_Tareas propuestas_.
- a) Según el texto sobre la influencia del estado mental en el cuerpo, ¿en cuánto tiempo envejeció varios años el conocido que se menciona?
- b) Transcriba literalmente el fragmento del texto sobre la influencia del estado mental en el cuerpo que se inicia con las palabras «Sólo es un ejemplo» y concluye con «un cóctel maldito.».

_Texto proporcionado_.
++++

¿Quien ha dicho que nuestro estado mental o psicológico no influye en nuestro cuerpo? Hasta los médicos, tan remisos antaño, comienzan a admitirlo. Hay miles de evidencias y aquí va una pequeña muestra sacada del acontecer diario. Me encontré por la calle un conocido que lleva viviendo las malas consecuencias de una separación traumática de un hijo y no puede casi ver a los nietos por venganza de la nuera. Tal tormento le ha hecho envejecer, en tan sólo seis meses, varios años. Lo encontré encogido, entristecido y con muchas arrugas en su rostro, ni sombra del hombre esbelto que hasta hace poco tiempo ha sido. Estas tan serias consecuencias han sido producto de la erosión que le ha supuesto vivir y pensar bajo esa losa y de dejarse invadir y llevar de la rabia contenida. El veneno de pensar que no hay remedio, que nada puede hacer contra tal injusticia y que no ha podido evitar el triste espectáculo que tiene lugar delante de sus ojos es lo que ha acabado con su cuerpo y con su gracia.
Sólo es un ejemplo que expresa la importancia de cuidar el contenido de nuestros pensamientos, de lo que tenemos presente en la conciencia, aunque el lector conocerá otros muchos ejemplos diferentes. Se puede argumentar que resulta difícil sustraerse al impacto de algunos contratiempos, pero no es menos cierto que hay que cuidar que los pensamientos negativos, los recuerdos nefastos y las anticipaciones catastróficas ocupen el mínimo tiempo y espacio en nuestra mente. Sumar preocupación junto con el lamento, sumar rabia con pena, con ideas de venganza y con tristeza es un cóctel maldito.

++++

Entradas de origen:
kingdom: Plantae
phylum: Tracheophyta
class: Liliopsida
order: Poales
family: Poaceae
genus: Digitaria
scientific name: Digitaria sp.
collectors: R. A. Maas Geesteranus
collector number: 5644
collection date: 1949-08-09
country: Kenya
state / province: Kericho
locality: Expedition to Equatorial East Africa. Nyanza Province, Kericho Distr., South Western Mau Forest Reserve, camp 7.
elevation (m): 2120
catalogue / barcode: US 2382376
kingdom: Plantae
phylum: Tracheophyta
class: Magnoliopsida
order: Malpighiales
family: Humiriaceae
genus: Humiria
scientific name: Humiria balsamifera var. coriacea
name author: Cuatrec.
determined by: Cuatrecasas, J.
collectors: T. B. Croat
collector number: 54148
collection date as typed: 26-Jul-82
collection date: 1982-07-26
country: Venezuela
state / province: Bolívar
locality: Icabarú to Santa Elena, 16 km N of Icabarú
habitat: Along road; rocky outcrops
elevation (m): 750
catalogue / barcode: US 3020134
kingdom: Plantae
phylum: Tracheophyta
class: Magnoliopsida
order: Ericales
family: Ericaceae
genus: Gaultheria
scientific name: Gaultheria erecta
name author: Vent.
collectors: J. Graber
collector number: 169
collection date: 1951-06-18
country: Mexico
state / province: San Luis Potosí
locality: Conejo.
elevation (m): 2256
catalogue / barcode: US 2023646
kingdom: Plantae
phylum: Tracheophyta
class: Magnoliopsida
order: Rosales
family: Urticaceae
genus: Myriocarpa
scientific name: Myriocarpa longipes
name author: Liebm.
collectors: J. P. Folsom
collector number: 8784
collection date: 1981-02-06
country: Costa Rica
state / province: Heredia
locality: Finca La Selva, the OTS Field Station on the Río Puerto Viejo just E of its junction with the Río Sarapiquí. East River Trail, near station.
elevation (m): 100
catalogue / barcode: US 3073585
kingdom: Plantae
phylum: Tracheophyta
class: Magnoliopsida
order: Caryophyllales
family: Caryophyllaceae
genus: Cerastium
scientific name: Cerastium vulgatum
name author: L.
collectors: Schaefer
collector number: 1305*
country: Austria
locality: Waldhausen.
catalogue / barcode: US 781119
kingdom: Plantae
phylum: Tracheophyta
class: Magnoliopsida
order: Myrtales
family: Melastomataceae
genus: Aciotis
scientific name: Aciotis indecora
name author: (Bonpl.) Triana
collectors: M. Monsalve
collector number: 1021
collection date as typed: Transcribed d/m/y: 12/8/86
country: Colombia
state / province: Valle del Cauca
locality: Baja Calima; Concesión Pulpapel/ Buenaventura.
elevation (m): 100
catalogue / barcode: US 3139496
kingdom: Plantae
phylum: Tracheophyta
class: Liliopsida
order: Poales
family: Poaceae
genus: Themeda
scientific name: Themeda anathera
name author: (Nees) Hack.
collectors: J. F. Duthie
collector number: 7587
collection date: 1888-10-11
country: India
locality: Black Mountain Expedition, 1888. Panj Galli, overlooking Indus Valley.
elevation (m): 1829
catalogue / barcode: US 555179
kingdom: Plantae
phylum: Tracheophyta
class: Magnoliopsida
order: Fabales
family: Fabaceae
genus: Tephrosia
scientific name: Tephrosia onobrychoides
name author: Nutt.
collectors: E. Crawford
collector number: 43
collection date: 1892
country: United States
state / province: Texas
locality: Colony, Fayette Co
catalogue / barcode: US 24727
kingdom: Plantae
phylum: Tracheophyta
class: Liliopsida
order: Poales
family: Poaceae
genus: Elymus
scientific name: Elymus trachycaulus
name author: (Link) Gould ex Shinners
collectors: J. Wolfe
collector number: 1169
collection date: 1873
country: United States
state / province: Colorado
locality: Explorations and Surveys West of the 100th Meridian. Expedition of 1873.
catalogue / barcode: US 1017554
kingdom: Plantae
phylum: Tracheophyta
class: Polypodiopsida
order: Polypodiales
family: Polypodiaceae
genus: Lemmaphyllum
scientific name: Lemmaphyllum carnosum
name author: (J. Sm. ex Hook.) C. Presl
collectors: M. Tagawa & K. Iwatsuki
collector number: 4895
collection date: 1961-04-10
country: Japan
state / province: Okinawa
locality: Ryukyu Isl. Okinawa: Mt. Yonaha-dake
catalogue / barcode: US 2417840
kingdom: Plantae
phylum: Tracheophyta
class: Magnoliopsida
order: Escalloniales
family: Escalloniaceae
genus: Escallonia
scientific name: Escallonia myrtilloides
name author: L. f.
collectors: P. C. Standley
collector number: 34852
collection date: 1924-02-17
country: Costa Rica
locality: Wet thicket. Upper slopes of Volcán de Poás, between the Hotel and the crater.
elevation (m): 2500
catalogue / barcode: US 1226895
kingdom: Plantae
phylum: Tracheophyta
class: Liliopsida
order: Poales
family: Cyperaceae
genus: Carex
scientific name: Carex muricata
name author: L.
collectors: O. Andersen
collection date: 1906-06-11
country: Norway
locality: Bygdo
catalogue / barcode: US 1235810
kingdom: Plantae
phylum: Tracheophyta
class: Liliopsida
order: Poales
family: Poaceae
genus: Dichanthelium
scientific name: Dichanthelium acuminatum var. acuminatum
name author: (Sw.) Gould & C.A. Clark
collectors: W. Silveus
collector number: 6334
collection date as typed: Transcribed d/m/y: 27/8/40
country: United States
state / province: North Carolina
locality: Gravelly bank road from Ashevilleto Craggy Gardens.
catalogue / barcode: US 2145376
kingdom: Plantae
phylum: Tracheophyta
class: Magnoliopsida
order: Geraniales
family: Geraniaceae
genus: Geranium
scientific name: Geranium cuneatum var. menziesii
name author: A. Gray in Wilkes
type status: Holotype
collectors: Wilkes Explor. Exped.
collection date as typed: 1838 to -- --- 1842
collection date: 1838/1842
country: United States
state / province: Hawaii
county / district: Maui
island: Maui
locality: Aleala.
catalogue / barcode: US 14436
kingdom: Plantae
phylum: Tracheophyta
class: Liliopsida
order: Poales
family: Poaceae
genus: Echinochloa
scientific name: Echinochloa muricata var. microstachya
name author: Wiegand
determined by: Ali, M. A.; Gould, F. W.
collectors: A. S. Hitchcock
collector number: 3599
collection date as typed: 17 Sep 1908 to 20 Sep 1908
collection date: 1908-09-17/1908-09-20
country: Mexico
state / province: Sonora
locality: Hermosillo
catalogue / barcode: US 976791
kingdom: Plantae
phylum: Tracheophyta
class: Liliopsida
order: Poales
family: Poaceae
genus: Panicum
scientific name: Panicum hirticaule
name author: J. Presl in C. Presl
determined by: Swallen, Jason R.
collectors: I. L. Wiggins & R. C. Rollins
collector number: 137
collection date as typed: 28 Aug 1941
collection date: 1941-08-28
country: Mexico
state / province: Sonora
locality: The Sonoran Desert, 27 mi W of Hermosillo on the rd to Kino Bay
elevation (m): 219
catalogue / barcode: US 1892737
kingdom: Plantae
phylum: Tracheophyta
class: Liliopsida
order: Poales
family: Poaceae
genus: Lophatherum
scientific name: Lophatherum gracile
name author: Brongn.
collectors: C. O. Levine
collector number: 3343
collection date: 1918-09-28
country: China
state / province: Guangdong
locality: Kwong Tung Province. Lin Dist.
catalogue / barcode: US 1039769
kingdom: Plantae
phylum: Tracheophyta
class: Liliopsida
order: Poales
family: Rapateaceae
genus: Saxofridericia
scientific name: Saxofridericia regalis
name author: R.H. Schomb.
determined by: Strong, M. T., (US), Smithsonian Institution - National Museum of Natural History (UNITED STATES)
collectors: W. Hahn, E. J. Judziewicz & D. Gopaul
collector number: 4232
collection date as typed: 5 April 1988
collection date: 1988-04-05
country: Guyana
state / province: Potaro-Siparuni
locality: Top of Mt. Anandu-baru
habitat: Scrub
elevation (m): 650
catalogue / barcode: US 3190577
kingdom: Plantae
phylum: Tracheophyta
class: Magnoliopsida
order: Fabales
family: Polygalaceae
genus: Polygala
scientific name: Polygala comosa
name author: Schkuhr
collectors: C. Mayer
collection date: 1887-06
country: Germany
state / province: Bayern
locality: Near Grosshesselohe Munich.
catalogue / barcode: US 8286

++++

_Soluciones_.
- a) En tan sólo seis meses.

- b)
Sólo es un ejemplo que expresa la importancia de cuidar el contenido de nuestros pensamientos, de lo que tenemos presente en la conciencia, aunque el lector conocerá otros muchos ejemplos diferentes. Se puede argumentar que resulta difícil sustraerse al impacto de algunos contratiempos, pero no es menos cierto que hay que cuidar que los pensamientos negativos, los recuerdos nefastos y las anticipaciones catastróficas ocupen el mínimo tiempo y espacio en nuestra mente. Sumar preocupación junto con el lamento, sumar rabia con pena, con ideas de venganza y con tristeza es un cóctel maldito.